Significantly, Dangal doesn’t play the feminist card at all. There are no speeches tirades and pushy homilies on feminism. The men in fact are not shown to be excessively sexist for the sake of aggrandizing the dramatic impact of girls’ ultimate victory. While Aamir Khan plays the epitome of gender equality Aparshakti Khurrana who plays Geeta and Babita Phogat’s goofy kind-hearted cousin is a feminist even without knowing what the word means. And Sakshi Talwar who plays Aamir’s quietly capable wife blends so beautifully into the film’s finely-threaded fabric that we hardly notice her. Ditto all the characters who appear to be so in-tune with the milieu they seem born to the soil.
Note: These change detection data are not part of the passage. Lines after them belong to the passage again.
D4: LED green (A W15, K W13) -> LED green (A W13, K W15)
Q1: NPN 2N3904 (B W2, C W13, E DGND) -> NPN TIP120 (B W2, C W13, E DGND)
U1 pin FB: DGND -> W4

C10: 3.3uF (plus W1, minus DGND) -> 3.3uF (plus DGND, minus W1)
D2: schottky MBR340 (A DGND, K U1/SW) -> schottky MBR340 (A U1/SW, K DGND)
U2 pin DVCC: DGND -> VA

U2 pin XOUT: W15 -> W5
No one in the cast and crew — not even the eternal attention-seeker Aamir Khan and not Sethu Sriram’s cinematography—seeks attention here. Not even when fighting so ferociously in the wrestling akhaada. These people do what they have to. They fight inner and outer adversaries because….well, they are there and they must be fought.

Dangal neatly and nimbly avoids all classifications and isms and emerges as one of the strongest cinematic statements on women’s empowerment in recent times. The performances go a long way in imbuing a sense of unrehearsed classicism to the simple tale of a simple father who lives out his sporting dreams through his daughters.

As simple as that.

And such doughty daughters! The two sets of actresses who play the younger and older versions of Geeta and Babita  Phogat are so liberating in their spontaneity that they at some point, cease to draw attention to their skills at   character assumption and simply invite us to follow the girls’ journey to victory.
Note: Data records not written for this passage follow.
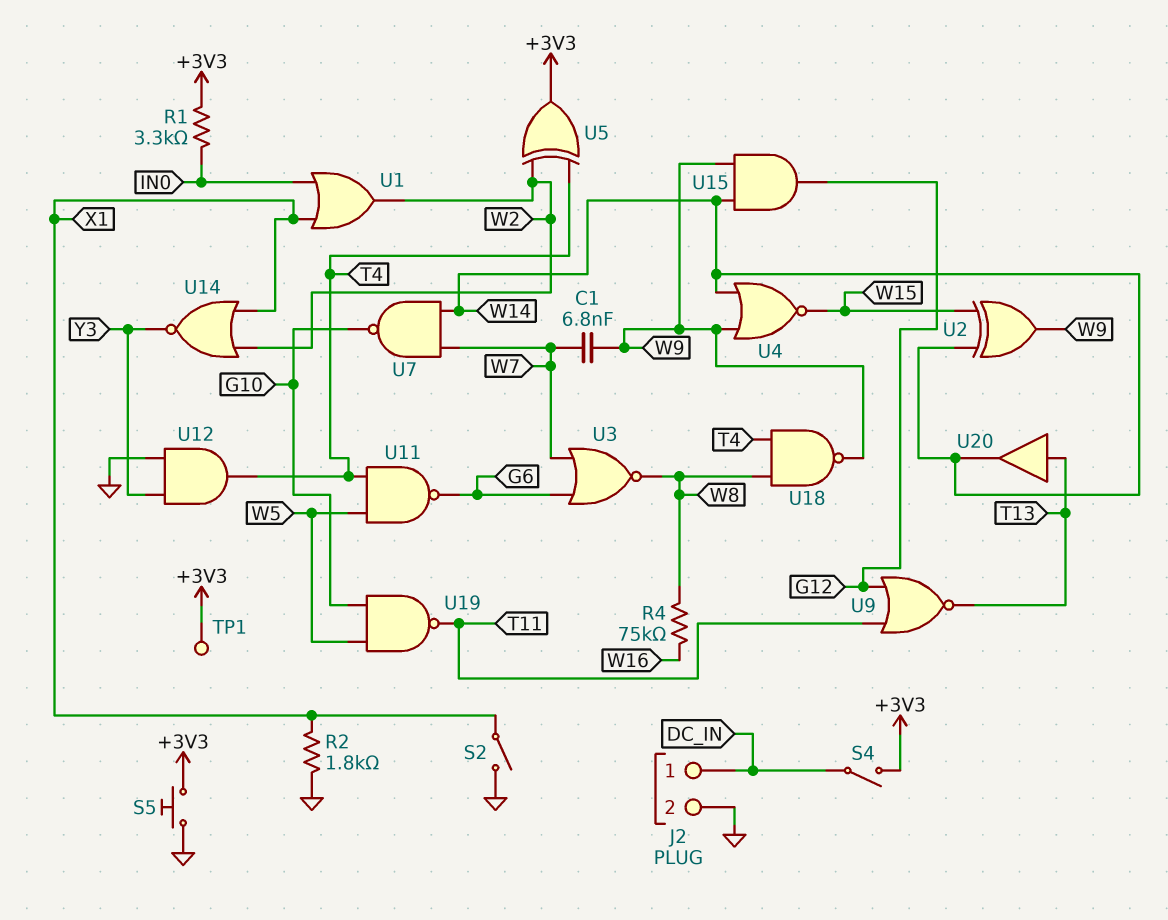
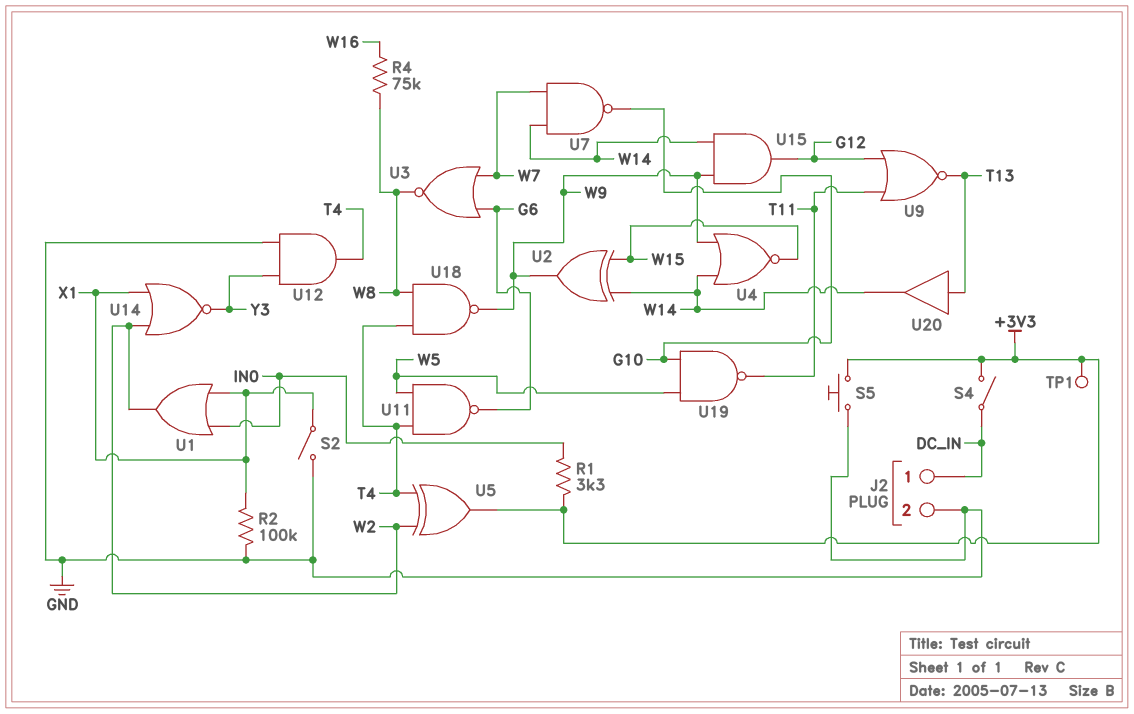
C1: 6.8nF (W7, W9) -> none
R2: 1.8k (GND, X1) -> 100k (GND, X1)

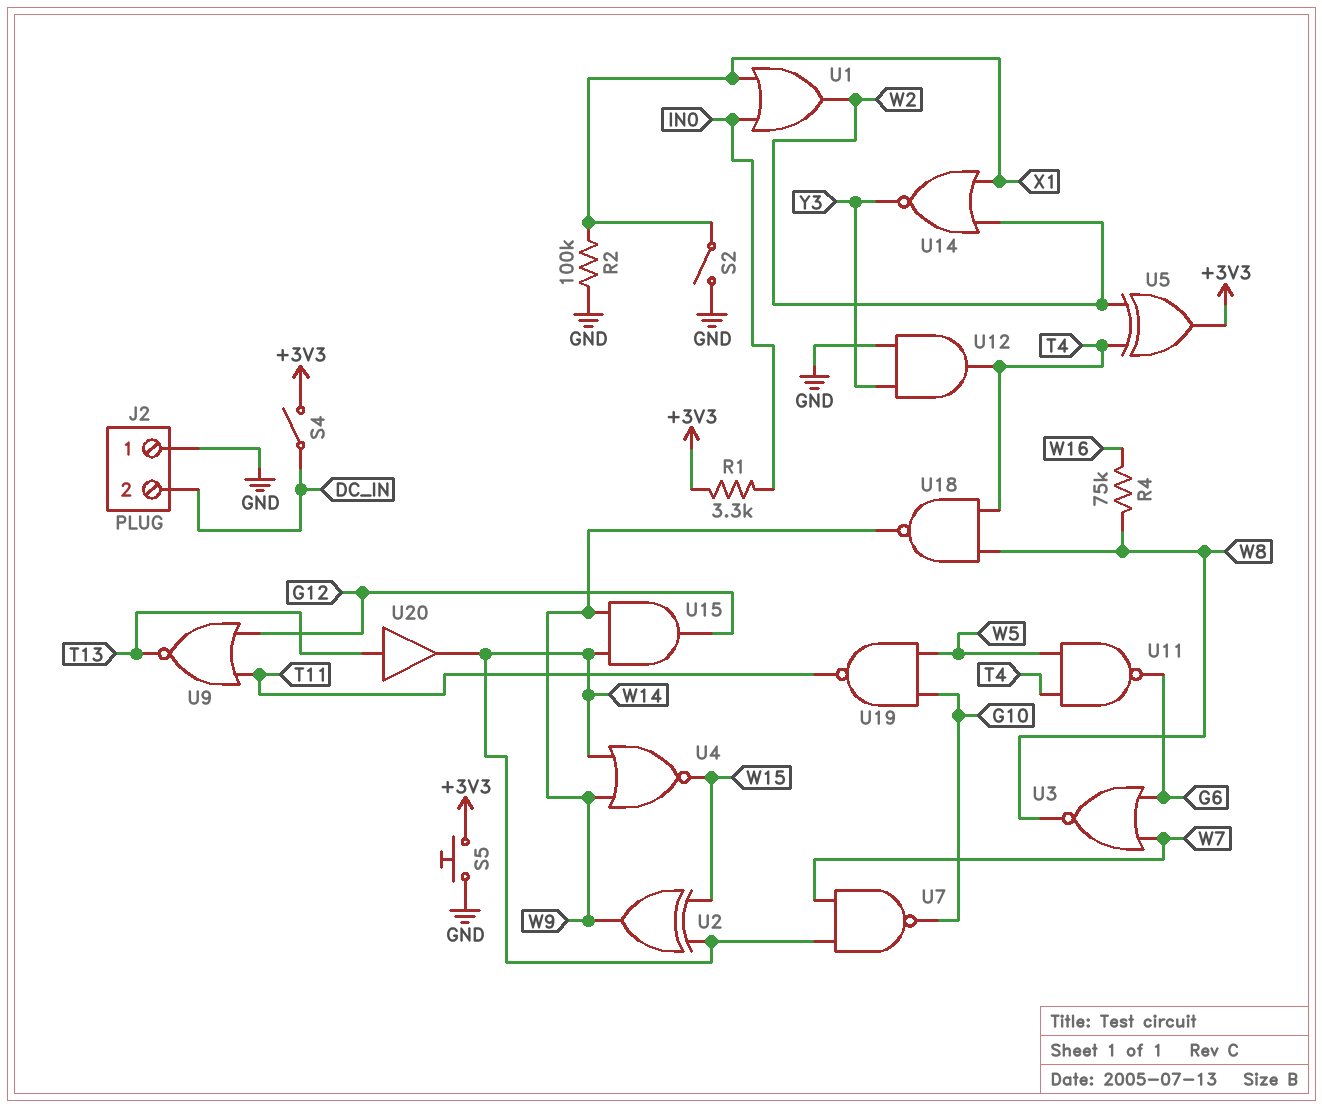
J2 pin 1: DC_IN -> GND
J2 pin 2: GND -> DC_IN
TP1: test point (+3V3) -> none

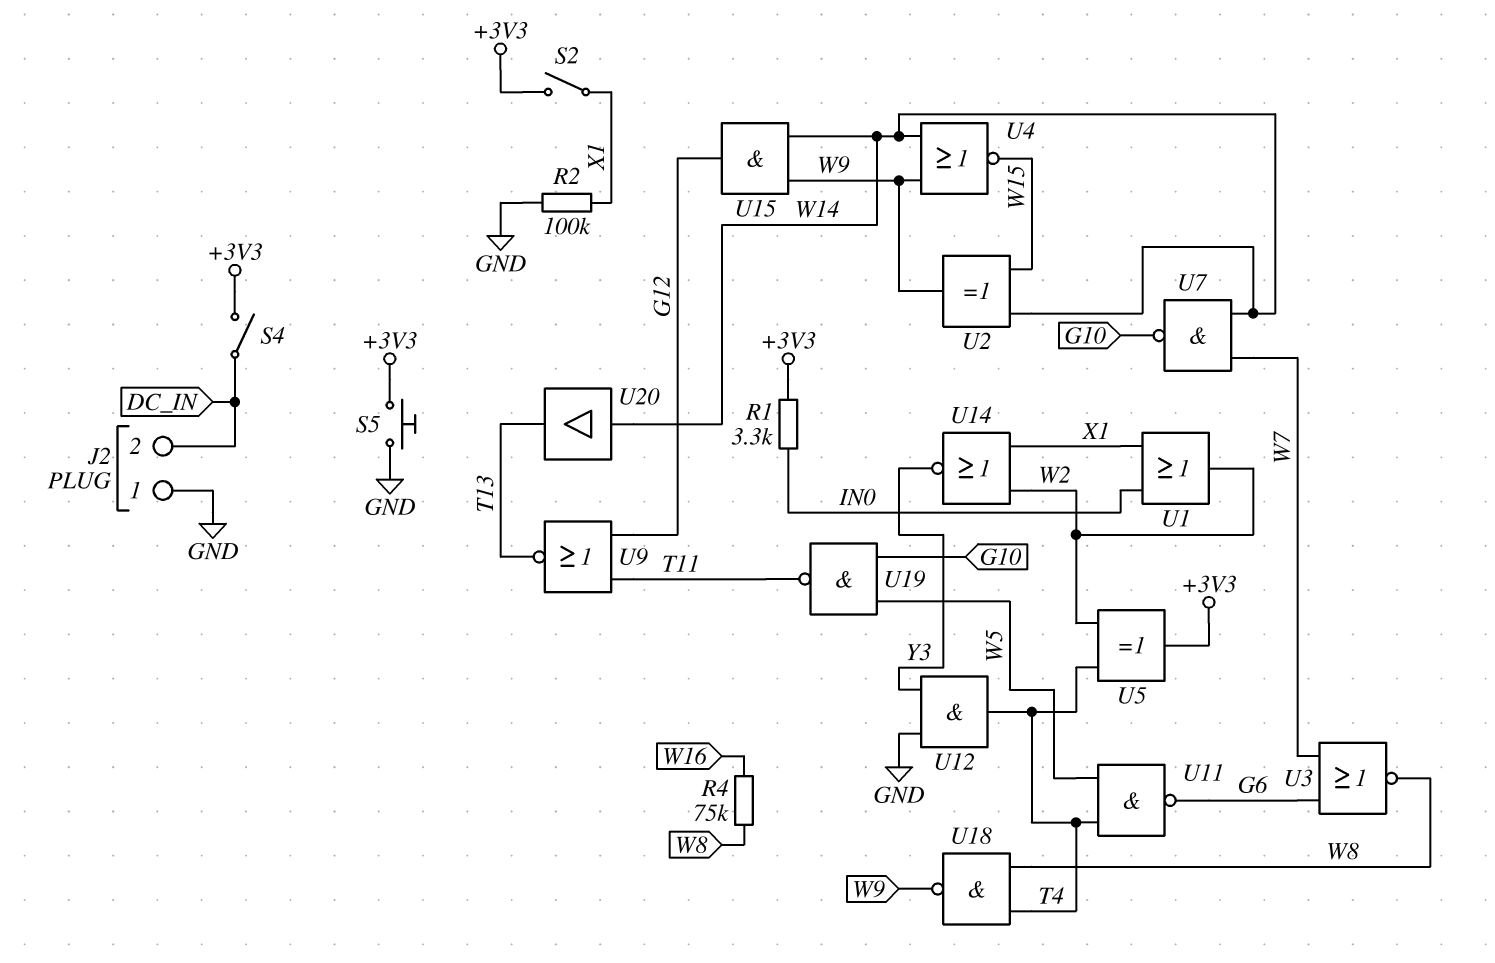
S2: switch (GND, X1) -> switch (+3V3, X1)
U20: buffer (in T13, out W14) -> buffer (in W14, out T13)

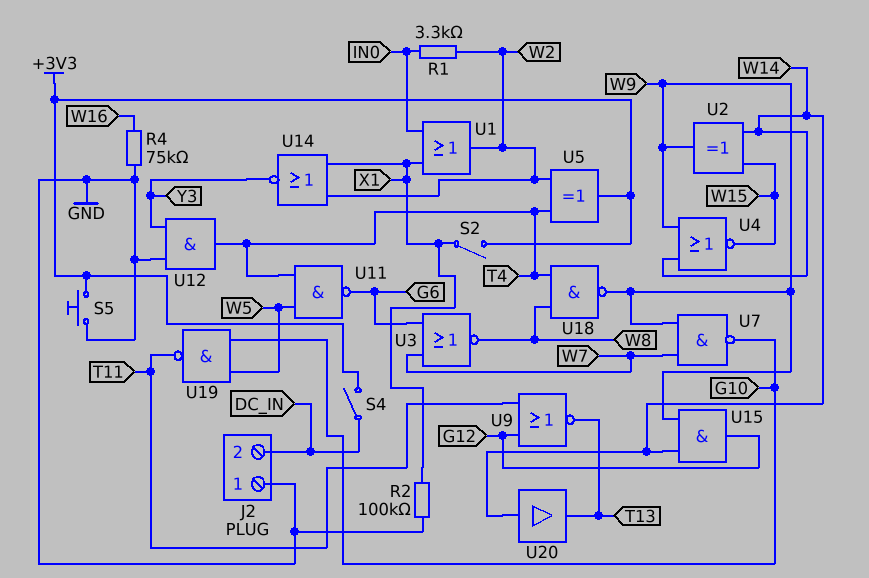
R1: 3.3k (+3V3, IN0) -> 3.3k (IN0, W2)
R4: 75k (W8, W16) -> 75k (GND, W16)
U7: NAND (in W7, in W14, out G10) -> NAND (in W7, in W9, out G10)

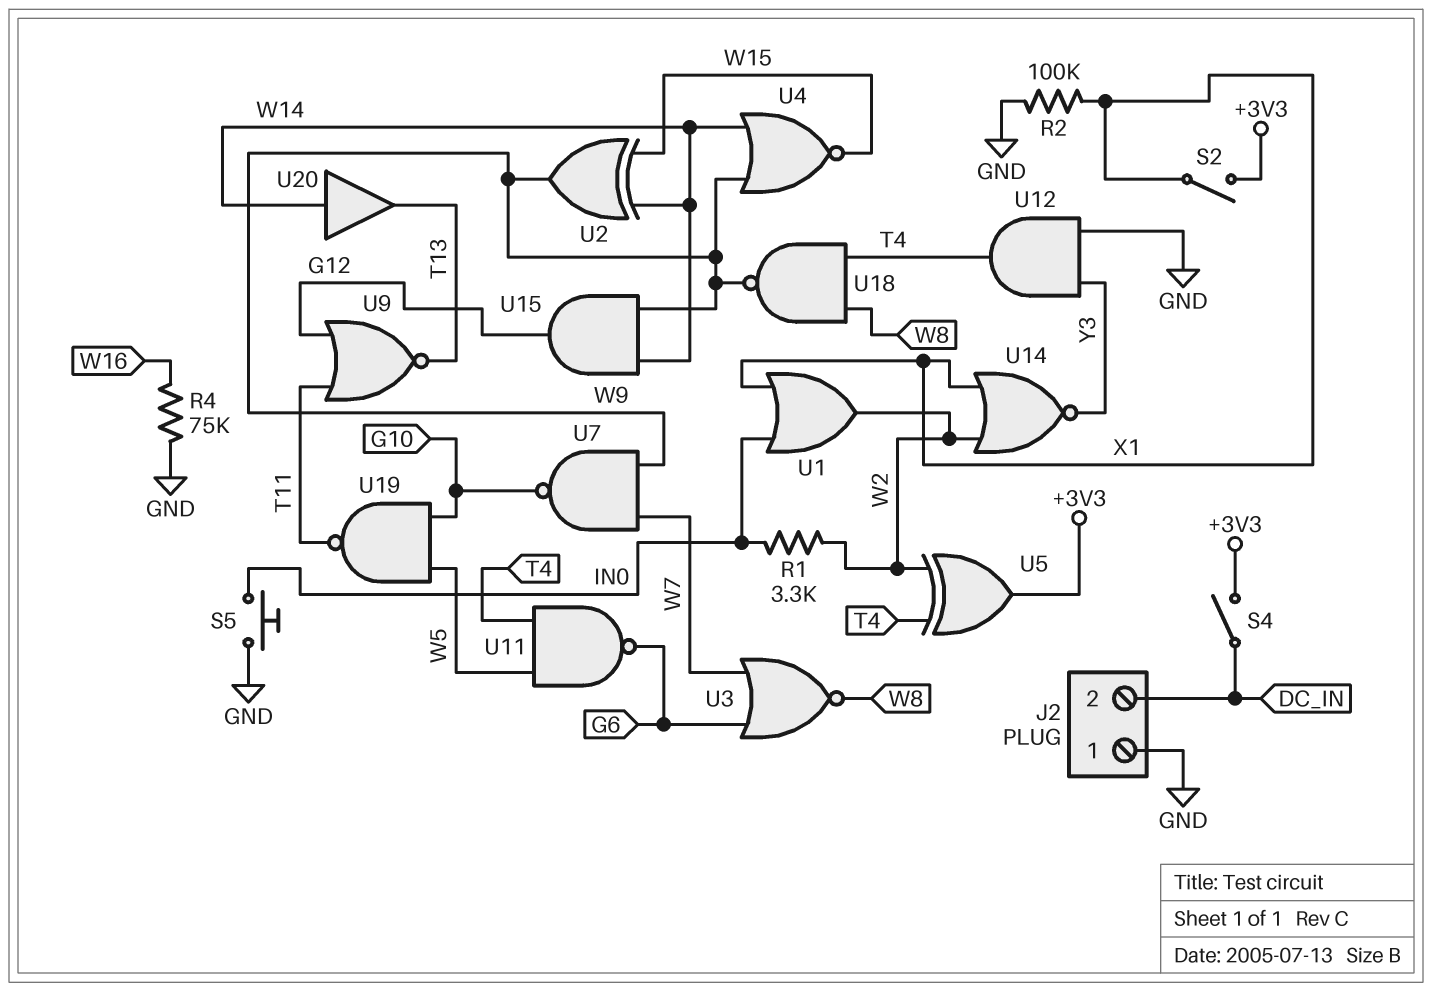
S5: button (+3V3, GND) -> button (GND, IN0)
While the younger Phogat daughter Babita played ably by Suhani Bhatnagar and Sanya Malhotra does have her say in the expansive script, this is clearly the other elder daughter Geeta’s story, her blow-hot-blow-cold relationship with her father and her ultimate triumph in the wrestling ring.
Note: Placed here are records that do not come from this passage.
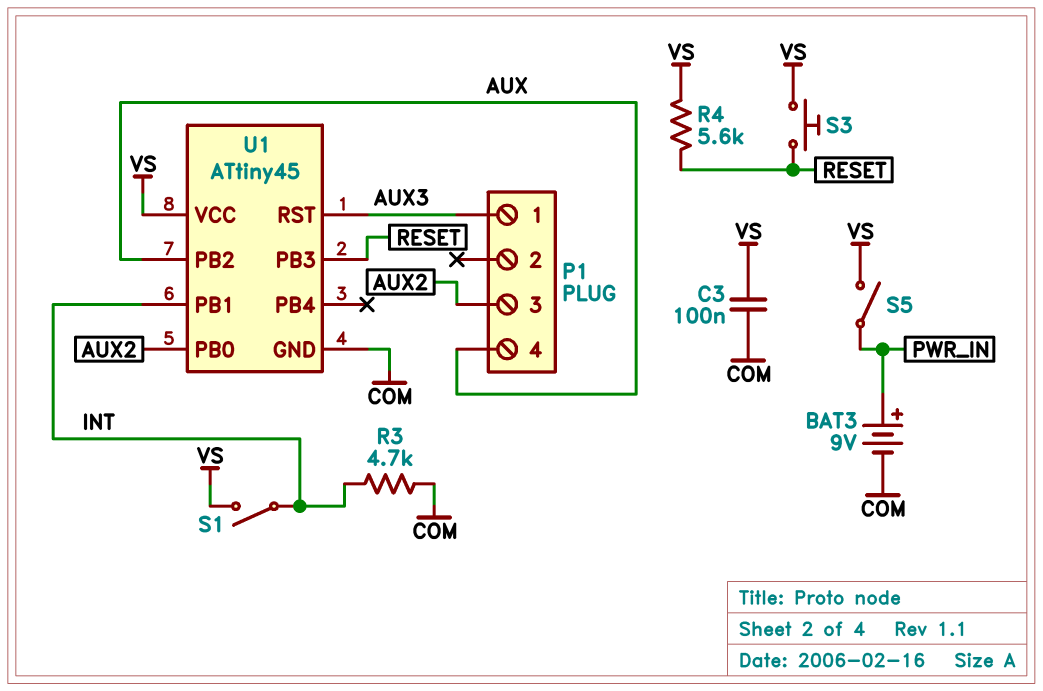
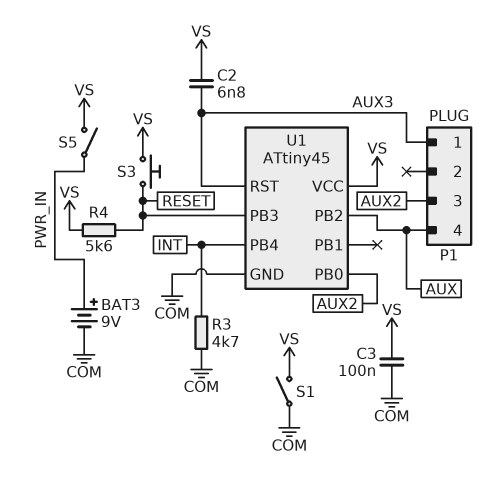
C2: none -> 6.8nF (AUX3, VS)
S1: switch (INT, VS) -> switch (COM, VS)
U1 pin PB1: INT -> none
U1 pin PB4: none -> INT

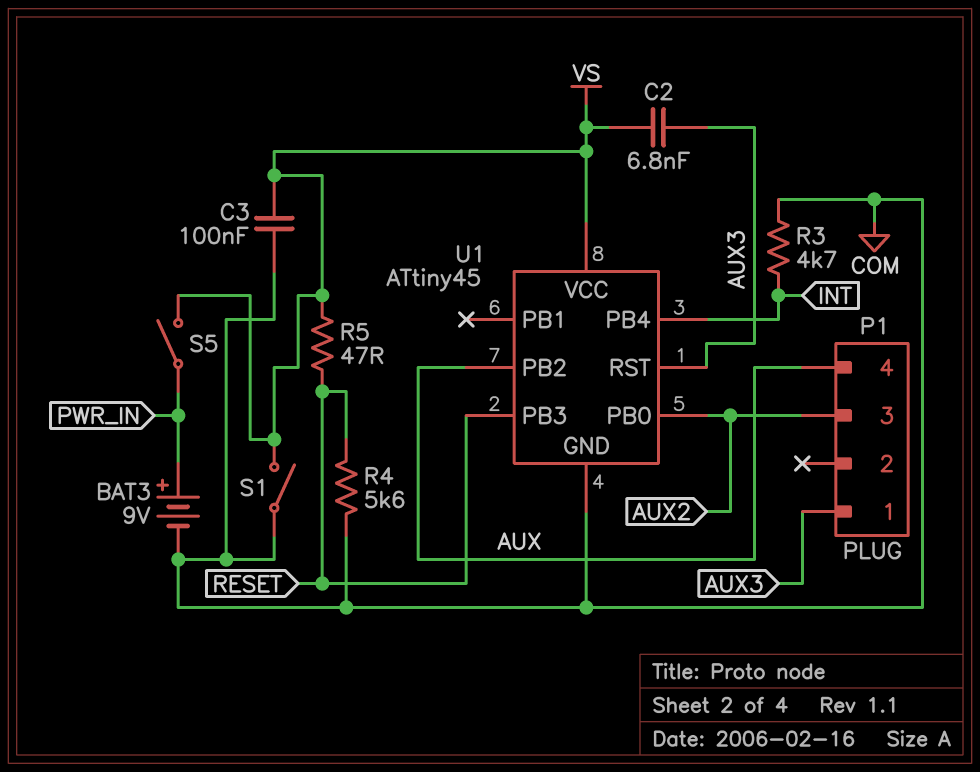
R4: 5.6k (RESET, VS) -> 5.6k (COM, RESET)
R5: none -> 47 (RESET, VS)
S3: button (RESET, VS) -> none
Aamir and  Zarina Wasim/Fatima Sana Shaikh (the two girls who play Geeta) play against each other with vivacious credibility. While we watch Geeta wrestle her way to the gold medal—and she fights her opponents in the wrestling ring like a true pro—we also watch Geeta and her father wrestle in ways that are not manifested physically.

Geeta’s change as she becomes famous is mapped with no judgmental regret. This is not a film that wastes time trying to slot judge or condemn human failings. It breathes with the characters and lets them exhale at their own will. That  is the real beauty of Dangal. It is what it is not because it tries to be great  but because the story it has to tell is  effortlessly ensconced in excellence. Director Nitish Tiwari simply plucks the fruits of a  tree  whose roots go deep into our culture penetrating societal biases towards the girl child, with a cluck of  the tongue that is barely audible.

The climactic wrestling bout shot with adrenaline-pumping immediacy could have avoided reducing Geeta’s coach to  a scheming villain. Neither the film nor  Aamir Khan’s timeless portrayal of Mahavir Phogat needed to be propped up and peppered with scriptural spice.

On the whole Dangal has no patience with judgement values. It is so precious and so valuable because it lets us look at home-truths with wisdom rather than cunning. This film will be remembered by posterity as one of the landmarks of Indian cinema, not because it tries to be one.

Thank you Geeta Phogat, Nitesh Tiwari, Aamir Khan. India is proud of you.

Phogat’s sake, Dangal must be watched.